● **What to work on**:
For the word "bars", find each line in the entries where it occurs and copy that line.

** Opening The input block **

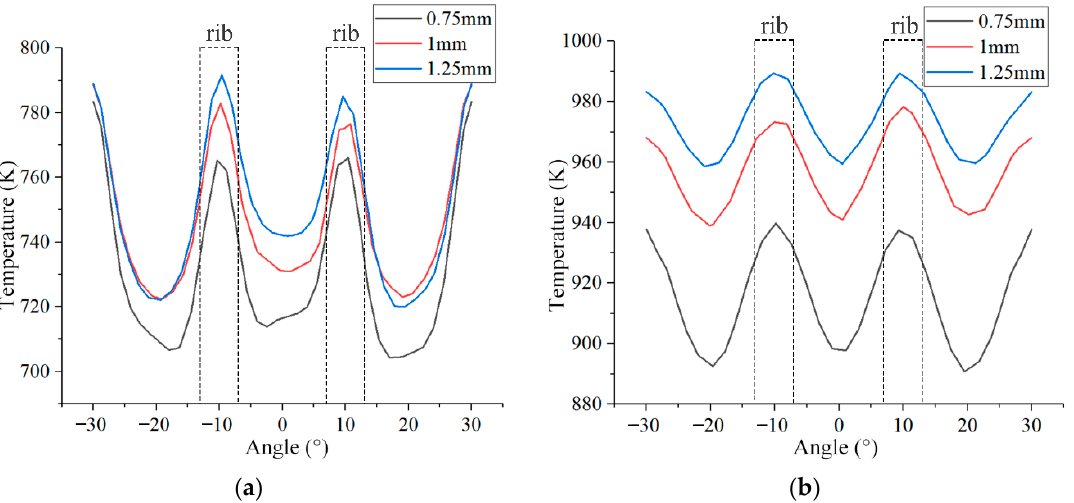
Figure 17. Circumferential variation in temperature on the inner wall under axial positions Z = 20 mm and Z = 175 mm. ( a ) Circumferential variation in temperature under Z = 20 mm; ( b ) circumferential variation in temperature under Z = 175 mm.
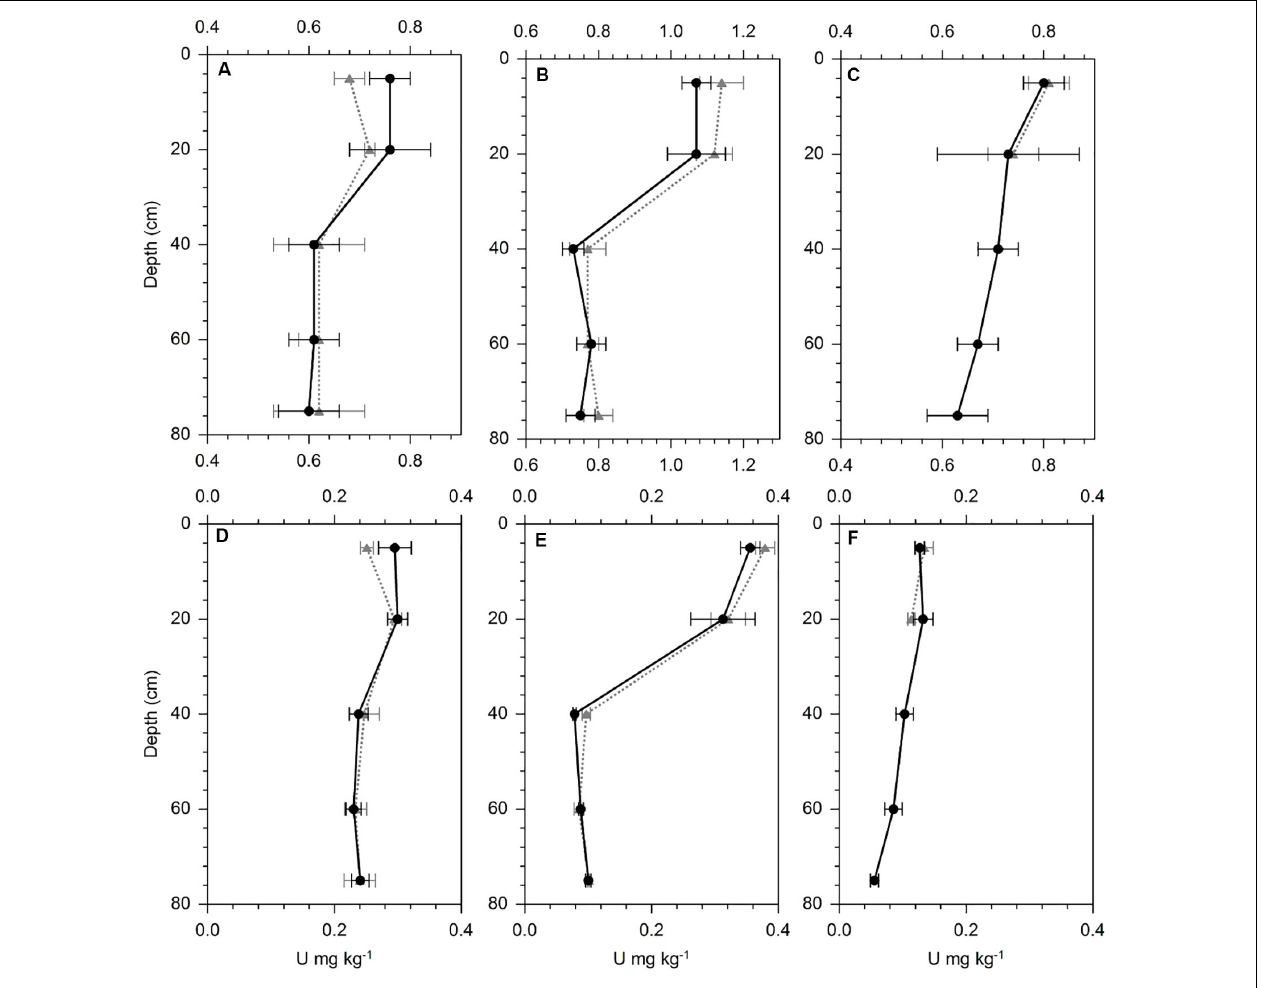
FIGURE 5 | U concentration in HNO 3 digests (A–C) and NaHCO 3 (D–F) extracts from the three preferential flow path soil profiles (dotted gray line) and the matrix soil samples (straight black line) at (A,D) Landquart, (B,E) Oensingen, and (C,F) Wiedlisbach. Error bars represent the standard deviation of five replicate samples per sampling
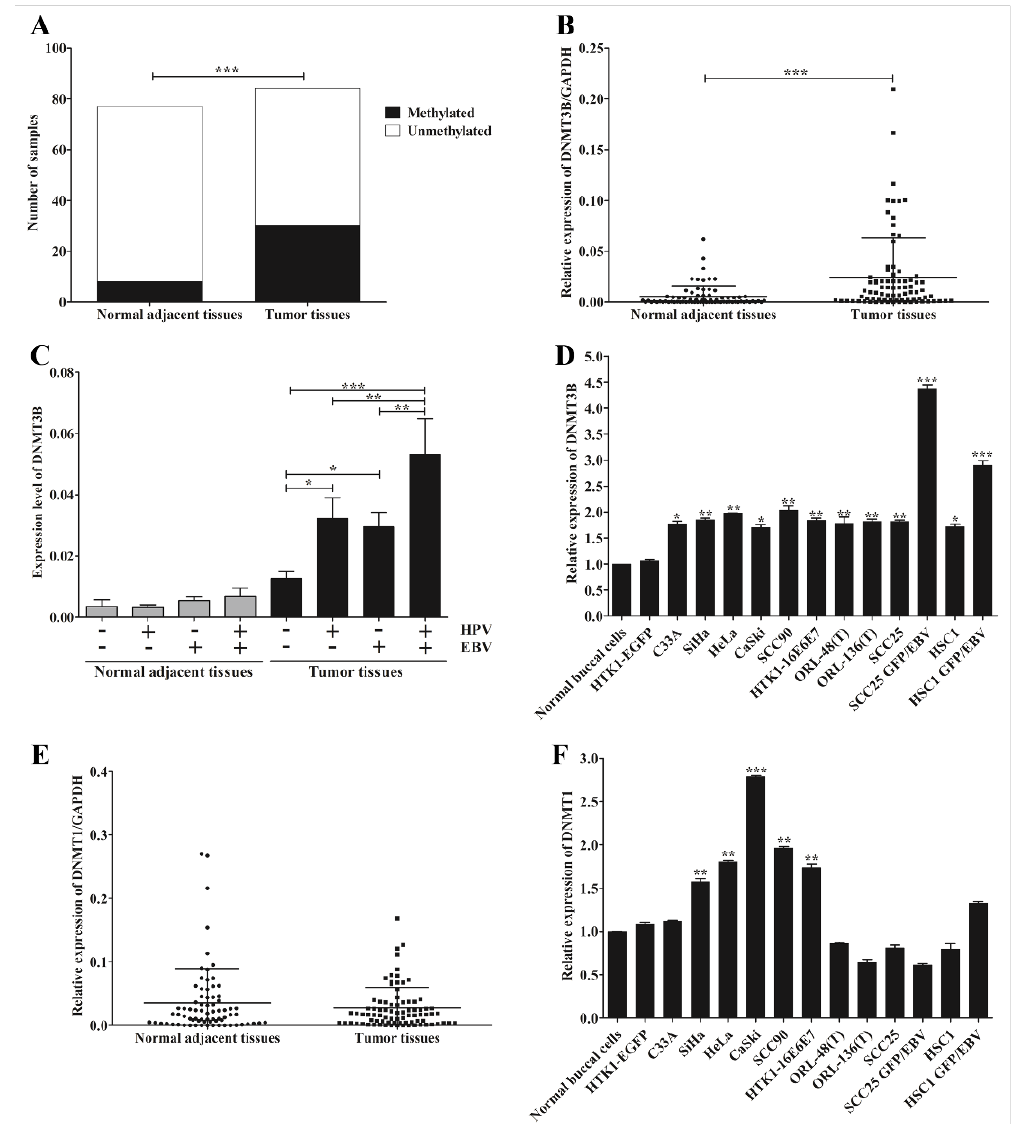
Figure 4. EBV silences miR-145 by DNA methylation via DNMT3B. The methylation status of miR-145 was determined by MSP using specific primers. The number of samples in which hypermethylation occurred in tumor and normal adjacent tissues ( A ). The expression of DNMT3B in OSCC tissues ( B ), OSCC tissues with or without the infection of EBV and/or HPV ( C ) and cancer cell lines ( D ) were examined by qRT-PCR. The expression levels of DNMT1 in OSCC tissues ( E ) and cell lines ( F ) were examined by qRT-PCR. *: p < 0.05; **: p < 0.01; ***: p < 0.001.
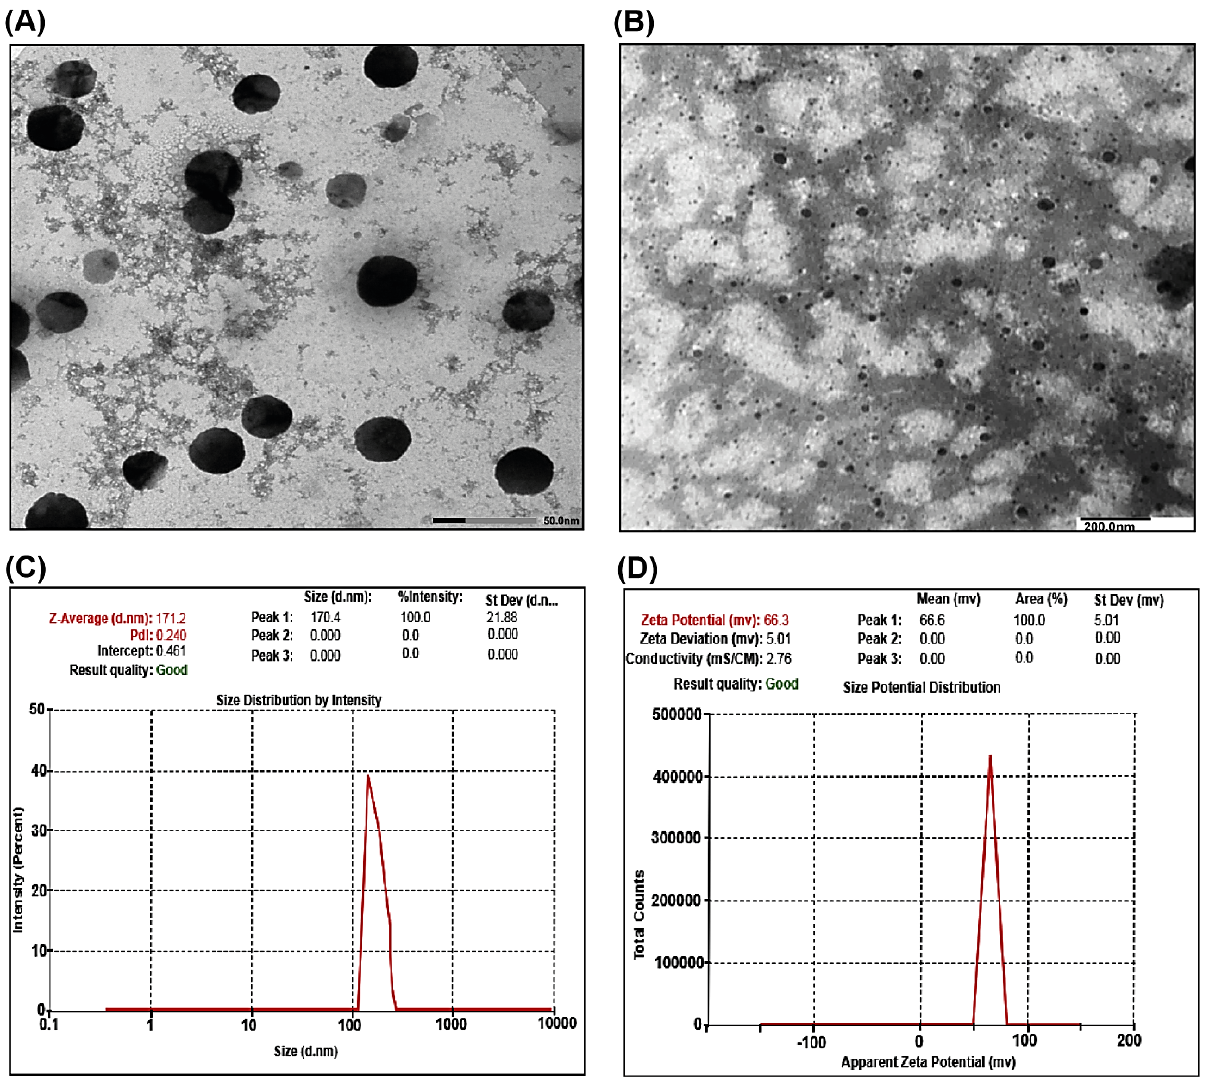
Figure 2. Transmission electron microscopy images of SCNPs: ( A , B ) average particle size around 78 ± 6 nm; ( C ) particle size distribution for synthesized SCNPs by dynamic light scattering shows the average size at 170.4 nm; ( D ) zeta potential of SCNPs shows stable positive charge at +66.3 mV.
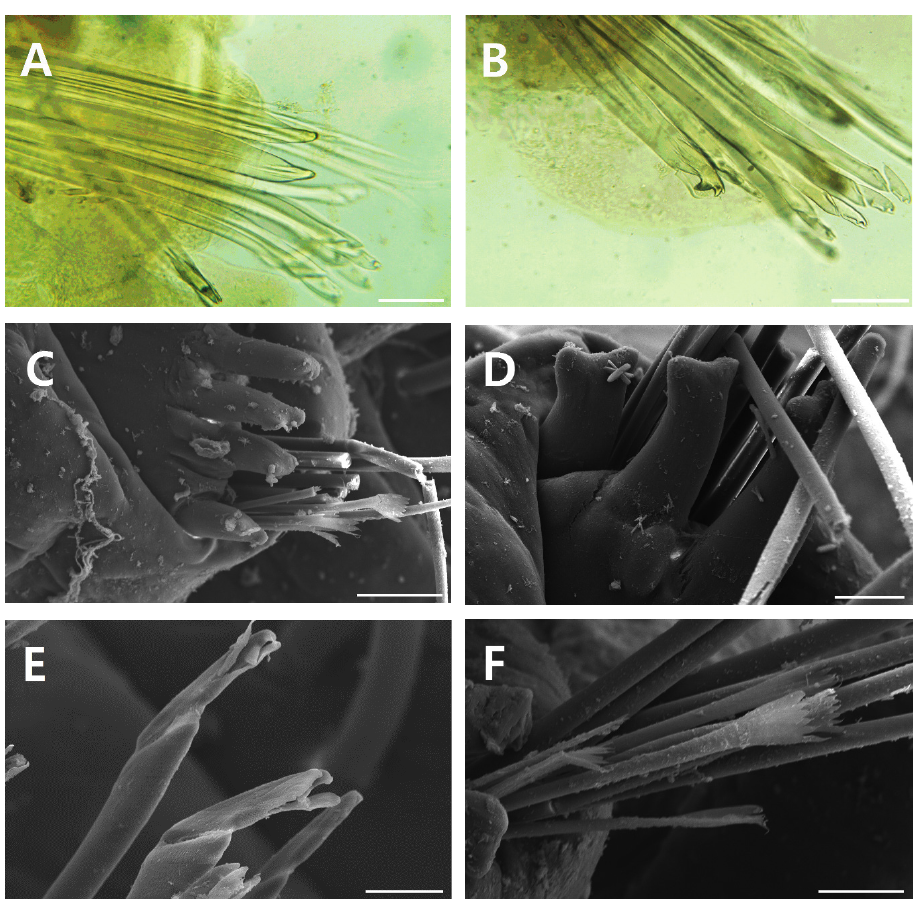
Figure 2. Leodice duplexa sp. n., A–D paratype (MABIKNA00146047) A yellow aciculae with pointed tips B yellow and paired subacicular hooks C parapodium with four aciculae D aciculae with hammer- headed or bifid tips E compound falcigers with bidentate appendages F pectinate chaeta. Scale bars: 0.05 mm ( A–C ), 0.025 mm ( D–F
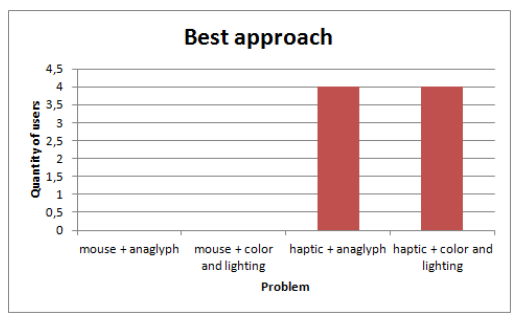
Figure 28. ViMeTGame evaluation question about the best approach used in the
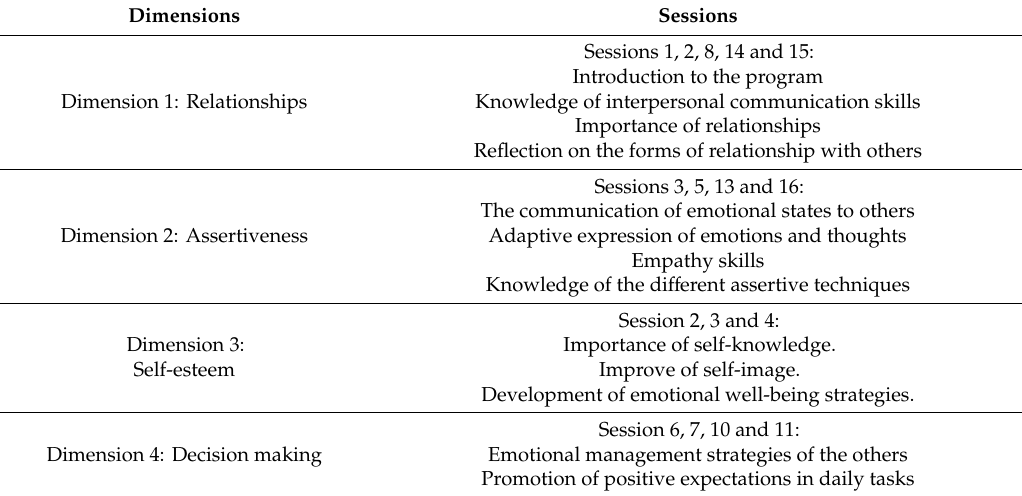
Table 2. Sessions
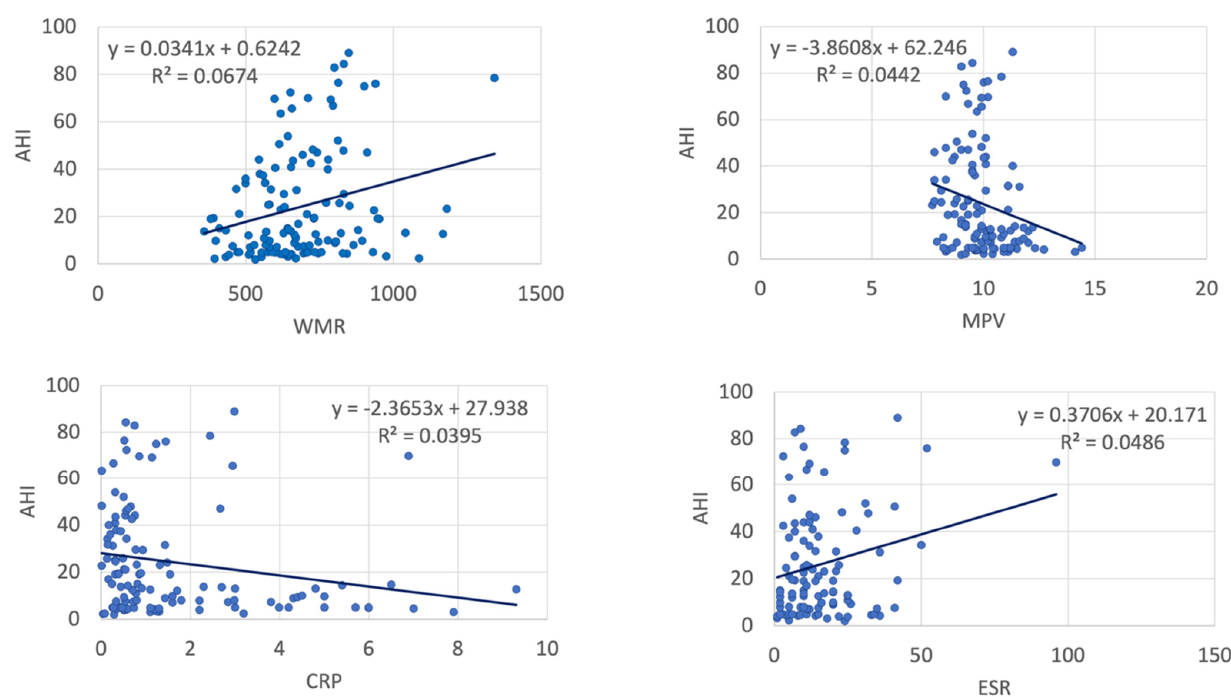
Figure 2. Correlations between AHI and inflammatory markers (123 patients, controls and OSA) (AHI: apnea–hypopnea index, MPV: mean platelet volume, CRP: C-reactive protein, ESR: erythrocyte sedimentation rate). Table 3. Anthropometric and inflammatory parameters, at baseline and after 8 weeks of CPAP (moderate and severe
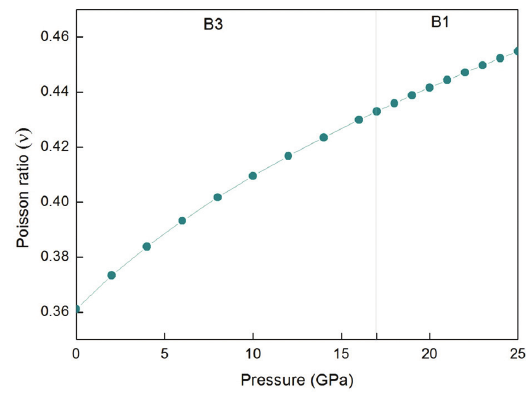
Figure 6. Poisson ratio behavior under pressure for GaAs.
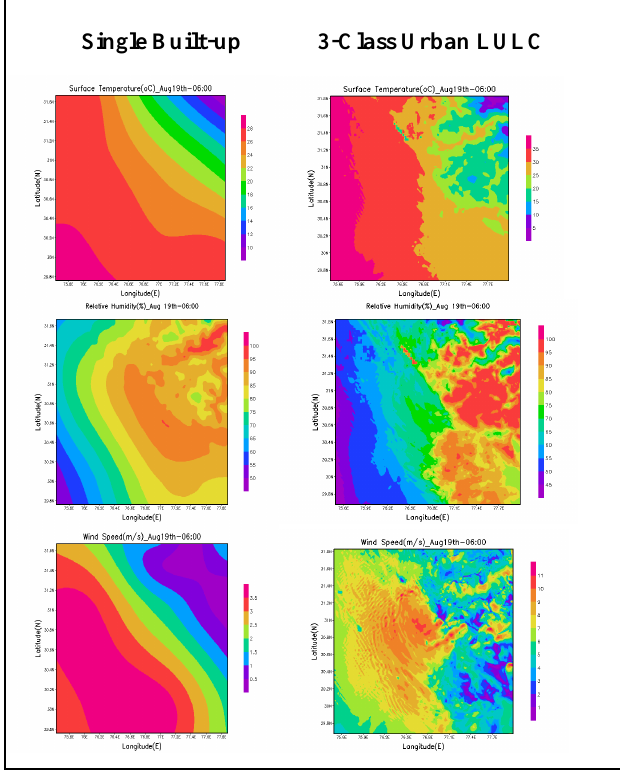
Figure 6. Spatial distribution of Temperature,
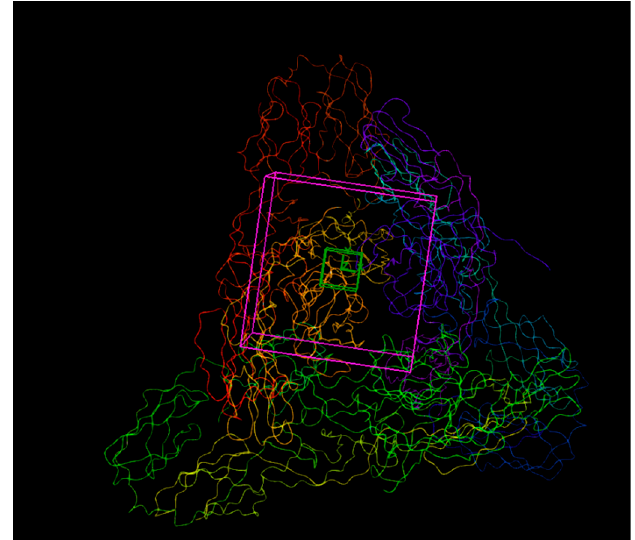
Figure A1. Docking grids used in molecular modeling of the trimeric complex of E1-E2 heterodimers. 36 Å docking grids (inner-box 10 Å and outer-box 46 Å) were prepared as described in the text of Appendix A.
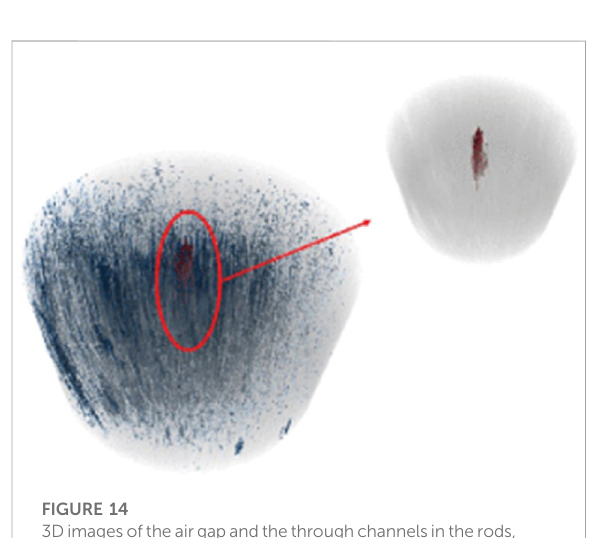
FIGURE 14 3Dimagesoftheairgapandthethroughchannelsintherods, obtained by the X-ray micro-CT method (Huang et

** Closing The input block **

● **Answer area**:
FIGURE 5 | U concentration in HNO 3 digests (A–C) and NaHCO 3 (D–F) extracts from the three preferential flow path soil profiles (dotted gray line) and the matrix soil samples (straight black line) at (A,D) Landquart, (B,E) Oensingen, and (C,F) Wiedlisbach. Error bars represent the standard deviation of five replicate samples per sampling
Figure 2. Leodice duplexa sp. n., A–D paratype (MABIKNA00146047) A yellow aciculae with pointed tips B yellow and paired subacicular hooks C parapodium with four aciculae D aciculae with hammer- headed or bifid tips E compound falcigers with bidentate appendages F pectinate chaeta. Scale bars: 0.05 mm ( A–C ), 0.025 mm ( D–F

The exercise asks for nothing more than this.